La F.I.F.A et surtout l’U.E.F.A ne voient pas d’un bon oeil ce type de pratique car elles comprennent qu’elle enlève le contrôle financier aux clubs et ne leur permet pas de fixer des limites à la gestion et aux niveaux d’endettement qu’elles jugent raisonnables. La vérité est qu'il a raison. Entre cela et les clubs achetés et gérés par des magnats aux fortunes d’origine douteuse ou illicite, ils ont une tâche devant eux et il ne sera pas facile de faire les choses comme le souhaitent ces organisations internationales.
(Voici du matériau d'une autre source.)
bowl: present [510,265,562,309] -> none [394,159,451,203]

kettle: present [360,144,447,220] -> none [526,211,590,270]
Bien sûr, tout peut devenir beaucoup plus compliqué si l'on considère des aspects tels que le fait que, à ce qui a été mentionné, on peut ajouter que, parfois, les conseillers et les partenaires du fonds sont des super-agents des joueurs qu'il gère ou d'anciens directeurs de grands clubs ayant des intérêts dans toutes les parcelles ou que les fonds susmentionnés opèrent depuis des paradis fiscaux ou depuis la ville de Londres elle-même, même si parfois il semble qu'il n'y ait pas beaucoup de différence... Oui, c'est quelque chose d'inquiétant, car le football a besoin de transparence, d'exemplarité, de professionnalisme. et la préparation à une gestion la meilleure et la plus efficace possible. et ces opérations jettent ombres, doutes et méfiance sur la scène footballistique internationale.
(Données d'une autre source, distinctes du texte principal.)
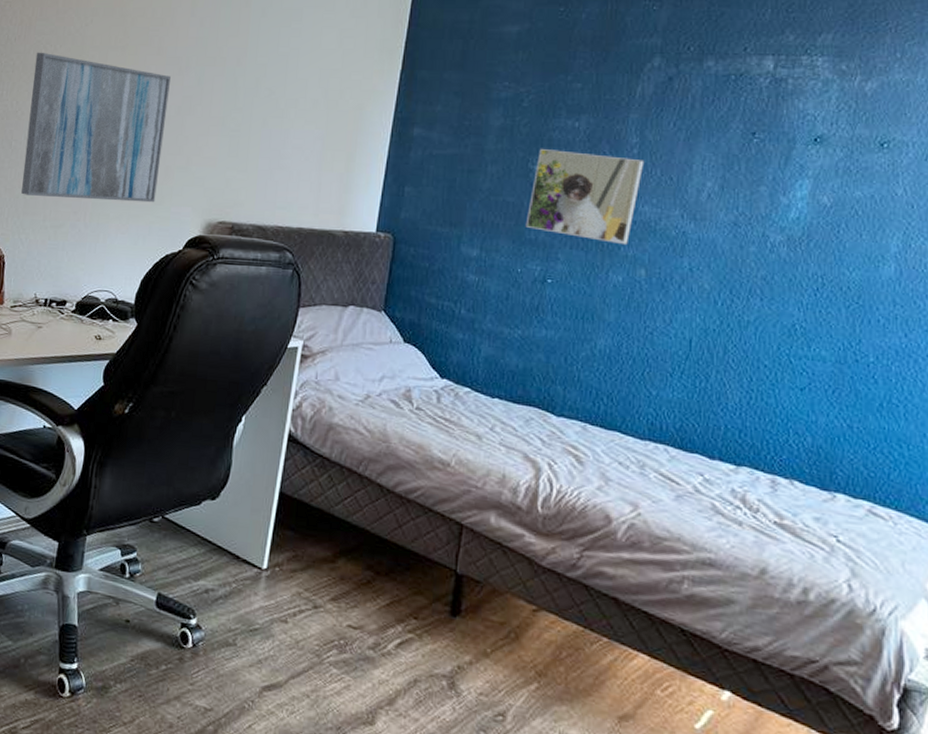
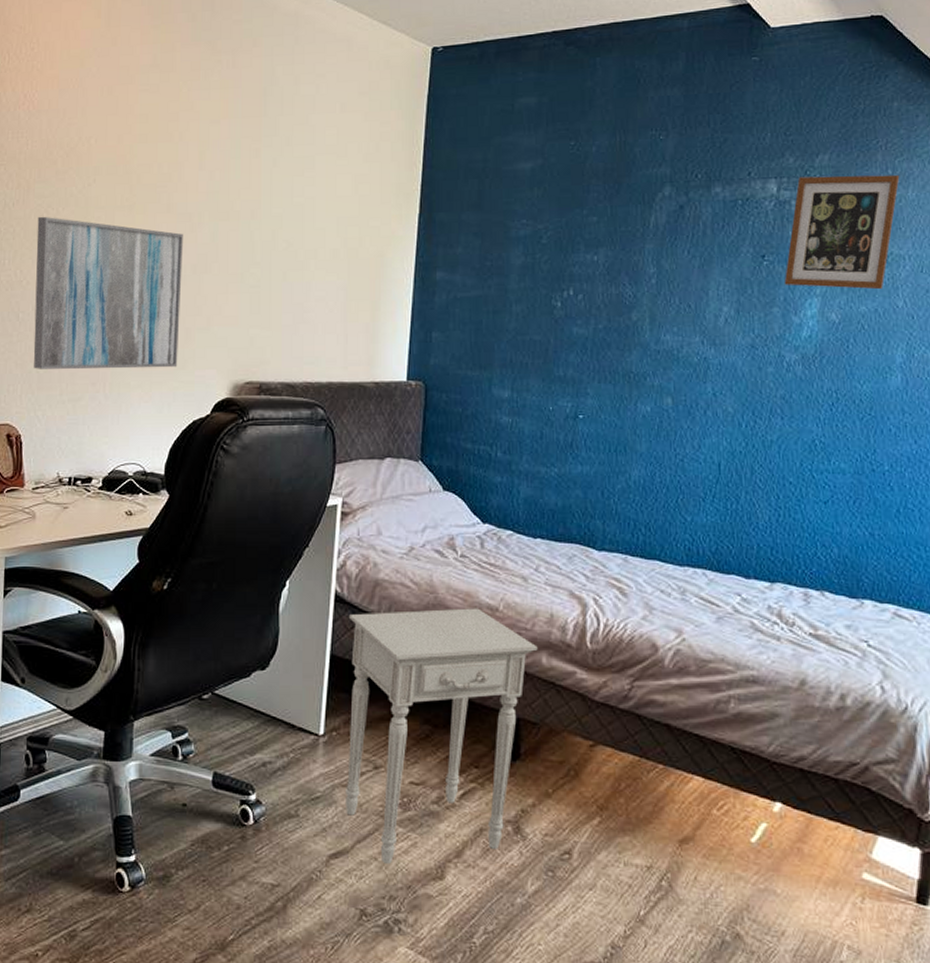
nightstand: none [282,455,487,703] -> present [346,608,538,864]
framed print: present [525,148,645,244] -> none [553,284,663,374]
picture frame: none [774,55,909,176] -> present [784,174,900,290]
Bien plus si l'on a comme exemple le bouton de l'affaire NEYMAR, tous contre tous au tribunal ou si l'on voit FALCAO dans une carrière difficile à comprendre d'un point de vue footballistique ou si l'on vérifie les sauts de kangourou dans la carrière stratosphérique de JAMES, etc., etc. Bien sûr, pour être objectif, il ne faut pas oublier que l'AT. MADRID a pu profiter de l'attaquant colombien susmentionné et d'autres joueurs grâce à ces fonds ou qu'il y ait des équipes dans notre ligue qui sont en première division grâce à ces opérations ou que les grands du football portugais survivent et font d'excellentes affaires basées sur ces pratiques depuis longtemps. Il y a ceux qui pensent qu'ils aident à équilibrer la concurrence et à tenir tête aux grands, mais il me semble que l'affaire a plus d'ombres que de lumières et que les conséquences sont généralement dévastatrices lorsqu'elles sont découvertes après un certain temps.
La solution selon laquelle les fonds ont la capacité de décider uniquement financièrement et non sportivement est une illusion qui, je crois, ne se matérialisera pas. Comment et à qui vont-ils dire la même chose aux gestionnaires de fonds d'investissement si c'est eux qui apportent l'argent, parfois même payent le joueur, financent le club ou le donnent au joueur actuel, dans une opération similaire à ce que serait un crédit-bail ? Comme nous le savons, le problème est difficile à résoudre. C’est un remède pour les équipes qui n’ont pas d’argent, qui sont lourdement endettées ou qui veulent gagner de l’argent avec des opérations « atypiques », ce qui est difficile à réaliser. Le grand président du Real Madrid, M. Santiago Bernabeu, a déclaré il y a plusieurs décennies : « Si le football était un business, les banques y seraient actives depuis de nombreuses années. » Cela reste ainsi, car cette histoire de fonds n’est pas exactement une « bonne » banque, mais plutôt une banque d’investissement et « très financière » et nous savons tous où cette façon de faire nous a menés. Plus d'austérité, plus de talent, plus de patience et de professionnalisme, plus de formation et de rigueur et nous éviterions certainement une grande partie des fonds.